- _Data to process_:
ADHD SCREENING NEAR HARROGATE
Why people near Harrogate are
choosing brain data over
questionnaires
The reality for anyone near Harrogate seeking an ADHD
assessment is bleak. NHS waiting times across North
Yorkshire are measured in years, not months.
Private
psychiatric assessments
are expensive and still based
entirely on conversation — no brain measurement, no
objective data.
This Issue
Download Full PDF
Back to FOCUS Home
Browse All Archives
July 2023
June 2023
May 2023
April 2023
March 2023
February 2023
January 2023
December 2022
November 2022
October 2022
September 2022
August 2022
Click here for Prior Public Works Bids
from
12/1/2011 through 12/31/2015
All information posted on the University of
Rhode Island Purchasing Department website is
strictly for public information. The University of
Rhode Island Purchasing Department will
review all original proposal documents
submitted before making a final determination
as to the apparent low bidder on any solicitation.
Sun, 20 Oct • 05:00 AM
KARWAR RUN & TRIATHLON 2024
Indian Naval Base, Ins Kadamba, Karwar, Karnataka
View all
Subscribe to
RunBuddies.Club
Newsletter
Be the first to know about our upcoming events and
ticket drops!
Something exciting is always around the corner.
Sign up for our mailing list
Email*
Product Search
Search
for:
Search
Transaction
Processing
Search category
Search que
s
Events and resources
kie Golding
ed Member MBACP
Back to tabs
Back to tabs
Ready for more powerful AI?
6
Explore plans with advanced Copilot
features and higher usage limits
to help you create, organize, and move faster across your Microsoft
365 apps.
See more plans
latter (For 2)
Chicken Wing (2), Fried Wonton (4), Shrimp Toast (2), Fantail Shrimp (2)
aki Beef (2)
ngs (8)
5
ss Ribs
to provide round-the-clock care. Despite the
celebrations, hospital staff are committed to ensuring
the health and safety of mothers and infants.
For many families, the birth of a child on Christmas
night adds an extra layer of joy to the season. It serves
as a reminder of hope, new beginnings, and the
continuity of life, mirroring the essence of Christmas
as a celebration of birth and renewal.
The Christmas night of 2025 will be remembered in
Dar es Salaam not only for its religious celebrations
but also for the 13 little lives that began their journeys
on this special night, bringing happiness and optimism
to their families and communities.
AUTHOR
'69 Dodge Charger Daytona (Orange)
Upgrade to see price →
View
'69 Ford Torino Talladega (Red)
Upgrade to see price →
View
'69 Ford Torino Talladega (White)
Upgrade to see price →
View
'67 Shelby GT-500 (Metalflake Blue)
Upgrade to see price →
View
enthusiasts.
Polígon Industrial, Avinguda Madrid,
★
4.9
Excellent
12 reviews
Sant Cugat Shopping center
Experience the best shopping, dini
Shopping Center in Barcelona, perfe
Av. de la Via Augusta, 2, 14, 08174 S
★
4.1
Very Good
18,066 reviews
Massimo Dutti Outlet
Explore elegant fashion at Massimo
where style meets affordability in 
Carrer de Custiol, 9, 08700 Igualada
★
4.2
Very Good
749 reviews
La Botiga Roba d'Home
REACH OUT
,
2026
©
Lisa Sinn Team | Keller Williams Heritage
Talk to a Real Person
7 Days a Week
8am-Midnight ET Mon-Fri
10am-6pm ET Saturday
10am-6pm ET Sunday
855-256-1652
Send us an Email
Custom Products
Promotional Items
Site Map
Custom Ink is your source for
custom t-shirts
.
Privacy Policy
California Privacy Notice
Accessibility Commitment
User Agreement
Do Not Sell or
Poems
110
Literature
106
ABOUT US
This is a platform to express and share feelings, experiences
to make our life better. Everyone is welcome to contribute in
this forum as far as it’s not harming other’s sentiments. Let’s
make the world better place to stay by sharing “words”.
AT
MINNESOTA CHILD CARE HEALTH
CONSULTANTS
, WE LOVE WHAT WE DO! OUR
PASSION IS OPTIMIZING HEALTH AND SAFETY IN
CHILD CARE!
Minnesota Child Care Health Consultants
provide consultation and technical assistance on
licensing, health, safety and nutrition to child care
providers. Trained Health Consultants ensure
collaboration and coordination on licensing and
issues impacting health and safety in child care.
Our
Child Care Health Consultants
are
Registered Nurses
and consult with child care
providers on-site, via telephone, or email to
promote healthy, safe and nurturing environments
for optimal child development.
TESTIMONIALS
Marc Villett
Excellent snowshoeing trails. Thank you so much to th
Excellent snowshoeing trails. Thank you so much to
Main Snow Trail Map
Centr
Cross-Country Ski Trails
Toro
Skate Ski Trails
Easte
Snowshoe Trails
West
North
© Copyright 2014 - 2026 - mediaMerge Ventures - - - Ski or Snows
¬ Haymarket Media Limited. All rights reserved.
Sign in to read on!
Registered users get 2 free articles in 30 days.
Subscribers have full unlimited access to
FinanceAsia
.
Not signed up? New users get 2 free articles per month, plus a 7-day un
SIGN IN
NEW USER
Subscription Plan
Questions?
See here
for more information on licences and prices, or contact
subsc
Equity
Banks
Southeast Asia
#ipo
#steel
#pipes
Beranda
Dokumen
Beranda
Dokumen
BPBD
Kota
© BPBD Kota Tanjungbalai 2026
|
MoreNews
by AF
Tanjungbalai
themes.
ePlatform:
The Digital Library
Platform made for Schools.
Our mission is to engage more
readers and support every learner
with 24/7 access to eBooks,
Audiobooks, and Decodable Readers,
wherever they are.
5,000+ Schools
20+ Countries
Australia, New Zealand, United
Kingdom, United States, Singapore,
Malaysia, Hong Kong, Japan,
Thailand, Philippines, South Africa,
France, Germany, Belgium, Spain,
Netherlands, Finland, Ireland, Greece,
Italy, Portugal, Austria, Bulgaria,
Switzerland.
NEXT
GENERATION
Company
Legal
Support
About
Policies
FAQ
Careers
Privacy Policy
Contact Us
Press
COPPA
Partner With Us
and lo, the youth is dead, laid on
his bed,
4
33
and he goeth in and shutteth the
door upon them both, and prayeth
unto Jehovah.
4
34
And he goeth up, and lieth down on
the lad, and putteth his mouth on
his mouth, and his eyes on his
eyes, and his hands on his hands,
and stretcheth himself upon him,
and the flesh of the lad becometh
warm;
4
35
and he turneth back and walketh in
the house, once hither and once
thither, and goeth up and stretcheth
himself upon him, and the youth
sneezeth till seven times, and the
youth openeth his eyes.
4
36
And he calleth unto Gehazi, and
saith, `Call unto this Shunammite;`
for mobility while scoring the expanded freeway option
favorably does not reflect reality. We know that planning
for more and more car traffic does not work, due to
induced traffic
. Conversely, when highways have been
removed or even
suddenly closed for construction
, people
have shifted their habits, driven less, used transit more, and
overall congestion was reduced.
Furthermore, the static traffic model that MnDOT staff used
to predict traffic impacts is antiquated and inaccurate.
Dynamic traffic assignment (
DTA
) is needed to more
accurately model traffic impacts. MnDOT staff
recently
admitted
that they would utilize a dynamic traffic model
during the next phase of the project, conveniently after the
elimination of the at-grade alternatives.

- _Exercise instructions_:
Please repeat word for word the lines above that run from the beginning through the line containing "Subscribe to", keeping both the first and that last line.

- _Task result_:
ADHD SCREENING NEAR HARROGATE
Why people near Harrogate are
choosing brain data over
questionnaires
The reality for anyone near Harrogate seeking an ADHD
assessment is bleak. NHS waiting times across North
Yorkshire are measured in years, not months.
Private
psychiatric assessments
are expensive and still based
entirely on conversation — no brain measurement, no
objective data.
This Issue
Download Full PDF
Back to FOCUS Home
Browse All Archives
July 2023
June 2023
May 2023
April 2023
March 2023
February 2023
January 2023
December 2022
November 2022
October 2022
September 2022
August 2022
Click here for Prior Public Works Bids
from
12/1/2011 through 12/31/2015
All information posted on the University of
Rhode Island Purchasing Department website is
strictly for public information. The University of
Rhode Island Purchasing Department will
review all original proposal documents
submitted before making a final determination
as to the apparent low bidder on any solicitation.
Sun, 20 Oct • 05:00 AM
KARWAR RUN & TRIATHLON 2024
Indian Naval Base, Ins Kadamba, Karwar, Karnataka
View all
Subscribe to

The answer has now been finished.